Published April 2014

About EPA's research to take action on climate change.

More frequent heat waves. Worsening coastal flooding. An increase in severe droughts and wildfires. How do we put such events into perspective, what might the future hold—and most importantly—how do we take collective action in response to the increasingly clear evidence that the effects of climate change are unfolding? 

As the nation did decades ago when faced with threats to its air, water, and land—the first steps toward meeting environmental challenges start with science.

The U.S. Global Change Research Program (USGCRP) emphasizes the foundational role of science in understanding global change and its impacts on the environment: “Research, along with an array of increasingly sophisticated tools for collecting and analyzing data, can provide essential knowledge to governments, businesses, and communities as they plan for and respond to the myriad manifestations of global change, including sea-level rise and ocean acidification, heat waves and drought, and the severe storms, floods, and forest fires that pose an ever-growing risk to life, property, and agriculture.”

The Program coordinates scientific research across 13 federal departments and agencies whose missions include understanding changes in the global environment and their implications for society.  The U.S. Environmental Protection Agency is an integral and important part of that effort.

“EPA has a major role to play in preparing the nation for change, through its critical responsibilities for ensuring clean air, clean water, and healthy communities and ecosystems. And EPA researchers, working in partnership with their colleagues in other federal agencies and in the broader scientific community, are at the forefront of advancing understanding of the impacts of—and responses to—climate and related global change,” says Dr. Chris Weaver, an EPA scientist currently taking temporary leave from the Agency to serve as the Deputy Executive Director of USGCRP.

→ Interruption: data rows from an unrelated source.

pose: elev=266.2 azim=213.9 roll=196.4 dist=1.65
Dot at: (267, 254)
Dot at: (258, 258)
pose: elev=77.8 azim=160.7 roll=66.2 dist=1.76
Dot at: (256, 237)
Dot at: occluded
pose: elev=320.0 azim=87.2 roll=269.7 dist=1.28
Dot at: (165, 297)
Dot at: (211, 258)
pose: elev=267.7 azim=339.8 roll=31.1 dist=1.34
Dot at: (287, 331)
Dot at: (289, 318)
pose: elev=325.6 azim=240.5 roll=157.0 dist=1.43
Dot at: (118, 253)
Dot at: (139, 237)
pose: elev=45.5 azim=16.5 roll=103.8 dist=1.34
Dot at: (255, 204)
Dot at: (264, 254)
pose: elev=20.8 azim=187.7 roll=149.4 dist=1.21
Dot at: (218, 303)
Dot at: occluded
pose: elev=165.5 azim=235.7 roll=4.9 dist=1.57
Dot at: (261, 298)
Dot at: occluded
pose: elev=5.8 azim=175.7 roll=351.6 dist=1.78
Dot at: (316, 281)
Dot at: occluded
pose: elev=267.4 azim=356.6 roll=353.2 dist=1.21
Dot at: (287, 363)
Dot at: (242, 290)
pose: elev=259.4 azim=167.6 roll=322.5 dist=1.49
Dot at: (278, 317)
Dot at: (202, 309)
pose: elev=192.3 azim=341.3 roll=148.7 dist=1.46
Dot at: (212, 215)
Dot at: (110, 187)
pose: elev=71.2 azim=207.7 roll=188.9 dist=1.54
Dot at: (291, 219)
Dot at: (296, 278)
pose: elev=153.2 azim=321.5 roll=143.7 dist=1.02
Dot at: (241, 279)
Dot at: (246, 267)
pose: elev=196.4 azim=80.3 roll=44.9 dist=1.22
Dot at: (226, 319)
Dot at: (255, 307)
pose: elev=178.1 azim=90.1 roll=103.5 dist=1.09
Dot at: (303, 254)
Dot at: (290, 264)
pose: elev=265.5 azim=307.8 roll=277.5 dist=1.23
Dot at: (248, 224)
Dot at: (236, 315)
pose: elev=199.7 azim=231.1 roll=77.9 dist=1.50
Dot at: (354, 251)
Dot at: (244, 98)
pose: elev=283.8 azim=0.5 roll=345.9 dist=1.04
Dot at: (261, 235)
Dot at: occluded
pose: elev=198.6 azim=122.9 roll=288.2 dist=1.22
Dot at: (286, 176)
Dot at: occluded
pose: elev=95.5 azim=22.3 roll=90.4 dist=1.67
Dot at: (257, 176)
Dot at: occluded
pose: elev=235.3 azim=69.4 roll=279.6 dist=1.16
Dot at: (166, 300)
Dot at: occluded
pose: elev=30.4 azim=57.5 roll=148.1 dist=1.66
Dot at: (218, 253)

The Climate Change Research section of Science Matters features stories on how EPA researchers and their partners are supporting both the Agency and President Obama to take action on climate change. Our scientists and engineers are providing the science that decision makers, communities, and individuals need for developing strategies and taking action to protect public human health and the environment in the face of a changing climate. 

What EPA researchers are learning is bringing a strong scientific foundation to the expanding conversation on climate change. While such change and its effects present some of the most daunting environmental challenges the nation—and the world—have faced since the establishment of EPA some 40 years ago, the science and engineering it will take to take action to meet those challenges are well under way.